Labour shadow minister for equalities Yasmin Qureshi also echoed the calls for a truce and read out an email from one of her constituents with relatives in Gaza, which read: "My heart can't handle this. We are being massacred, relentlessly bombed, homes are being destroyed [and there is] no water, no food, no electricity."
In response to the calls from MPs, Mr Sunak urged people to remember that Israel had suffered "a shockingly brutal terrorist attack".
"Hamas is responsible for this conflict and Israel has the right to protect itself in line with international law as the UN charter makes clear."
The Labour Party has also resisted calls for a ceasefire but has signalled its support for a humanitarian pause in order to protect civilians.
The stance is the same as that adopted by US Secretary of State Antony Blinken, who told the UN Security Council on Tuesday that a humanitarian pause meant Israel "must take all possible precautions to avoid harm to civilians.
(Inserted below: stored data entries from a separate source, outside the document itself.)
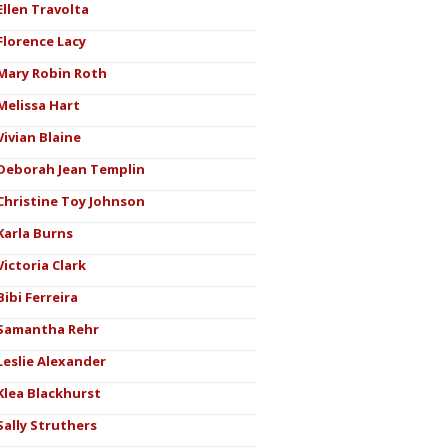
Ellen Travolta
Florence Lacy
Mary Robin Roth
Melissa Hart
Vivian Blaine
Deborah Jean Templin
Christine Toy Johnson
Karla Burns
Victoria Clark
Bibi Ferreira
Samantha Rehr
Leslie Alexander
Klea Blackhurst
Sally Struthers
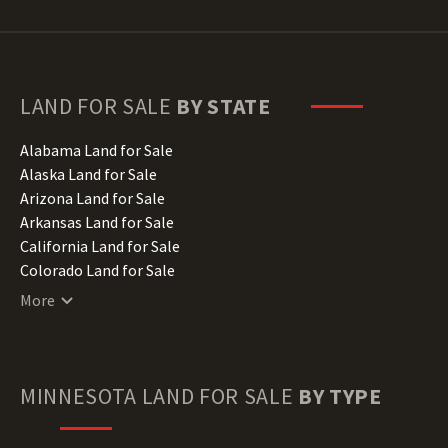
LAND FOR SALE
BY STATE
Alabama Land for Sale
Alaska Land for Sale
Arizona Land for Sale
Arkansas Land for Sale
California Land for Sale
Colorado Land for Sale
Connecticut Land for Sale
More
Delaware Land for Sale
Florida Land for Sale
Georgia Land for Sale
Hawaii Land for Sale
MINNESOTA
LAND FOR SALE
BY TYPE
Idaho Land for Sale
Illinois Land for Sale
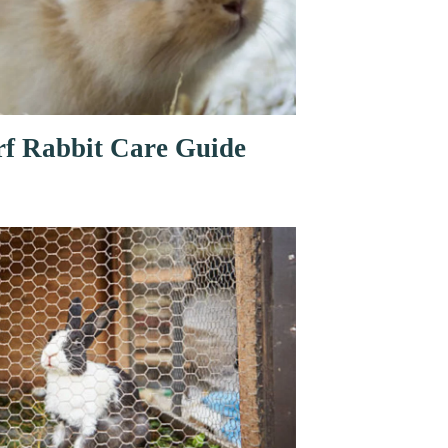
f Rabbit Care Guide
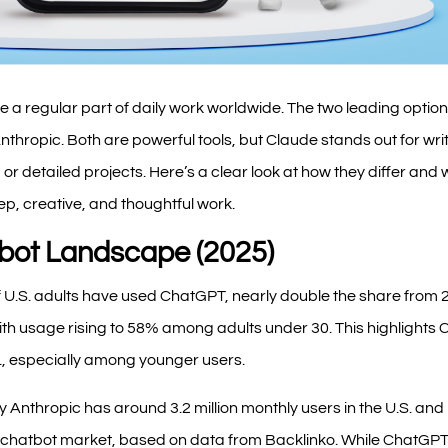
 a regular part of daily work worldwide. The two leading opti
hropic. Both are powerful tools, but Claude stands out for writ
or detailed projects. Here’s a clear look at how they differ and
eep, creative, and thoughtful work.
tbot Landscape (2025)
 U.S. adults have used ChatGPT, nearly double the share from 
th usage rising to 58% among adults under 30. This highlights
., especially among younger users.
 Anthropic has around 3.2 million monthly users in the U.S. and
I chatbot market, based on data from Backlinko. While ChatGPT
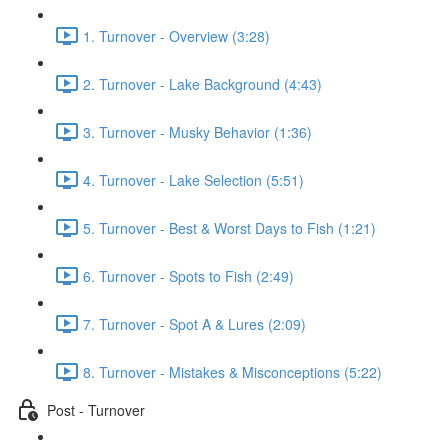
1. Turnover - Overview (3:28)
2. Turnover - Lake Background (4:43)
3. Turnover - Musky Behavior (1:36)
4. Turnover - Lake Selection (5:51)
5. Turnover - Best & Worst Days to Fish (1:21)
6. Turnover - Spots to Fish (2:49)
7. Turnover - Spot A & Lures (2:09)
8. Turnover - Mistakes & Misconceptions (5:22)
Post - Turnover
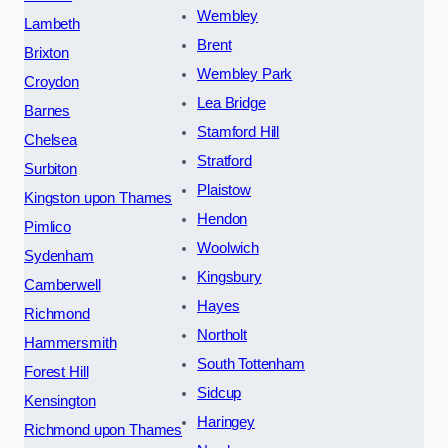
Wembley
Lambeth
Brent
Brixton
Wembley Park
Croydon
Lea Bridge
Barnes
Stamford Hill
Chelsea
Stratford
Surbiton
Plaistow
Kingston upon Thames
Hendon
Pimlico
Woolwich
Sydenham
Kingsbury
Camberwell
Hayes
Richmond
Northolt
Hammersmith
South Tottenham
Forest Hill
Sidcup
Kensington
Haringey
Richmond upon Thames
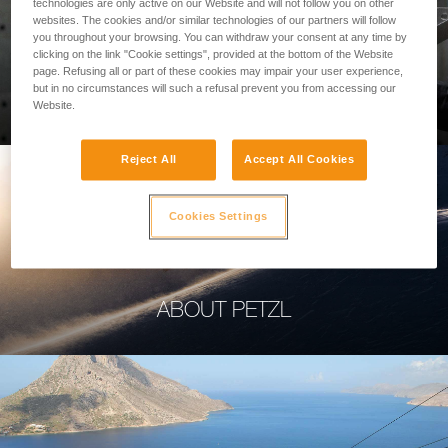
technologies are only active on our Website and will not follow you on other
websites. The cookies and/or similar technologies of our partners will follow
you throughout your browsing. You can withdraw your consent at any time by
clicking on the link "Cookie settings", provided at the bottom of the Website
page. Refusing all or part of these cookies may impair your user experience,
PROFESSIONAL
but in no circumstances will such a refusal prevent you from accessing our
Website.
Reject All
Accept All Cookies
Cookies Settings
ABOUT PETZL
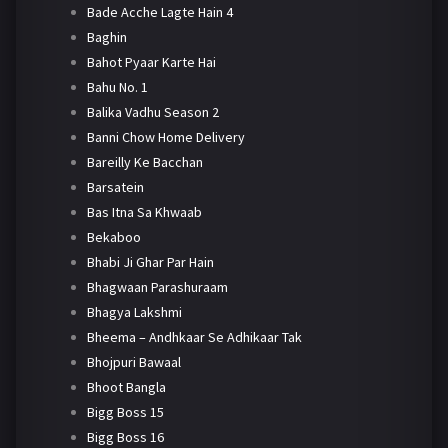
Bade Acche Lagte Hain 4
Baghin
Bahot Pyaar Karte Hai
Bahu No. 1
Balika Vadhu Season 2
Banni Chow Home Delivery
Bareilly Ke Bacchan
Barsatein
Bas Itna Sa Khwaab
Bekaboo
Bhabi Ji Ghar Par Hain
Bhagwaan Parashuraam
Bhagya Lakshmi
Bheema – Andhkaar Se Adhikaar Tak
Bhojpuri Bawaal
Bhoot Bangla
Bigg Boss 15
Bigg Boss 16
"It means food, water, medicine, and other essential humanitarian assistance must be able to flow into Gaza and to the people who need them."
In a live televised address on Wednesday evening, Israel's prime minister Benjamin Netanyahu said the country was "getting prepared" for a ground invasion, and troops have already "eliminated thousands of terrorists".
Asked whether he believed a ground invasion would fall under Israel's right to defend itself, Mr Shapps told Ridge: "As long as the people that they are going after are the Hamas terrorists, yes.
"The problem we have with Hamas is not just that they butchered and killed and raped those Israelis. It's that they also use their own Palestinian population - who are no friends of Hamas - as human shields, and they hide themselves amongst them.
"And so we understand and appreciate that it's a very difficult position for Israel to be in."